The price for that level of performance and quality on a single card will be $1499 (€1099 + VAT), $500 higher than the 7990’s $999 launch price, and similarly $500 higher than NVIDIA’s closest competitor, the GTX Titan Black. With two R9 290Xs running for roughly $1200 at current prices, we’ve expected for some time that a dual-GPU Hawaii card would be over $1000, so AMD isn’t too far off from our expectations. Ultimately AMD’s $1500 price tag amounts to a $300 premium for getting two 290Xs on to a single card, along with the 295X2’s much improved build quality and more complex cooling apparatus. Meanwhile GPU complexity and heat density has reached a point where the cost of putting together a dual-GPU card is going to exceed the cost of a single card, so these kinds of dual-GPU premiums are going to be here to stay.

As always, the R9 295X2’s competition will be a mix of dual video card setups such as dual R9 290Xs and dual GTX 780 Tis, and of course NVIDIA’s forthcoming dual-GPU card. When it comes to dual video card setups the latter will always be cheaper than a single dual-GPU card, so the difference lies in the smaller space requirements of a single video card and the power/heat/noise savings that such a card provides. In the AMD ecosystem the reference 290X is dogged by its loud reference cooler, so as we’ll see in our test results the R9 295X2 will have a significant advantage over the 290X when it comes to noise.

Meanwhile in NVIDIA’s ecosystem, NVIDIA has the dual GTX 780 Ti, the dual GTX Titan Black, and the GTX Titan Z. The dual GTX 780 Ti is going to be closest competitor to the R9 295X2 at roughly $1350, with a pair of GTX Titan Blacks carrying both a performance edge and a significant price premium. As for the GTX Titan Z, NVIDIA’s forthcoming dual-GPU card is scheduled to launch later this month, and while it should be a performance powerhouse it’s also going to retail at $3000, twice the price of the R9 295X2. So although the GTX Titan Z can be used for gaming, we’re expecting it to be leveraged more for its compute performance than its gaming performance. In any case based on NVIDIA’s theoretical performance figures we have a strong suspicion that the GTX Titan Z is underclocked for TDP reasons, so it remains to be seen whether it’s even gaming performance competitive with the R9 295X2.
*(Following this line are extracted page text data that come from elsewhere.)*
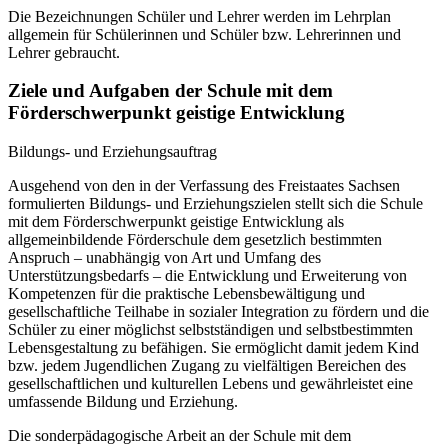
Die Bezeichnungen Schüler und Lehrer werden im Lehrplan
allgemein für Schülerinnen und Schüler bzw. Lehrerinnen und
Lehrer gebraucht.
Ziele und Aufgaben der Schule mit dem
Förderschwerpunkt geistige Entwicklung
Bildungs- und Erziehungsauftrag
Ausgehend von den in der Verfassung des Freistaates Sachsen
formulierten Bildungs- und Erziehungszielen stellt sich die Schule
mit dem Förderschwerpunkt geistige Entwicklung als
allgemeinbildende Förderschule dem gesetzlich bestimmten
Anspruch – unabhängig von Art und Umfang des
Unterstützungsbedarfs – die Entwicklung und Erweiterung von
Kompetenzen für die praktische Lebensbewältigung und
gesellschaftliche Teilhabe in sozialer Integration zu fördern und die
Schüler zu einer möglichst selbstständigen und selbstbestimmten
Lebensgestaltung zu befähigen. Sie ermöglicht damit jedem Kind
bzw. jedem Jugendlichen Zugang zu vielfältigen Bereichen des
gesellschaftlichen und kulturellen Lebens und gewährleistet eine
umfassende Bildung und Erziehung.
Die sonderpädagogische Arbeit an der Schule mit dem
For availability the R9 295X2 will be a soft launch for AMD, with AMD announcing the card 2 weeks ahead of its expected retail date. AMD tells us that the card should start appearing at retailers and in boutique systems on the week of April 21st, and while multiple AMD partners will be offering this card we don’t have a complete list of partners at this time (but expect it to be a short list). The good news is that unlike most of AMD’s recent product launches, we aren’t expecting availability to be a significant problem. Due to the price premium over a pair of 290Xs and recent drops in cryptocoin value, it’s unlikely that miners will want the 295X2, meaning the demand and customer base should follow the more traditional gamer demand curves.

Finally, it’s worth noting that unlike the launch of the 7990, AMD isn’t doing any game bundle promotions for the R9 295X2. AMD hasn’t been nearly as aggressive on game bundles this year, and in the case of the R9 295X2 there isn’t a specific product (e.g. GTX Titan) that AMD needs to counter. Any pack-in items – be it games or devices – will be the domain of the board partners this time around. Also, the AMD Mystery Briefcase was just a promotional item, so partners won’t be packing their retail cards quite so extravagantly.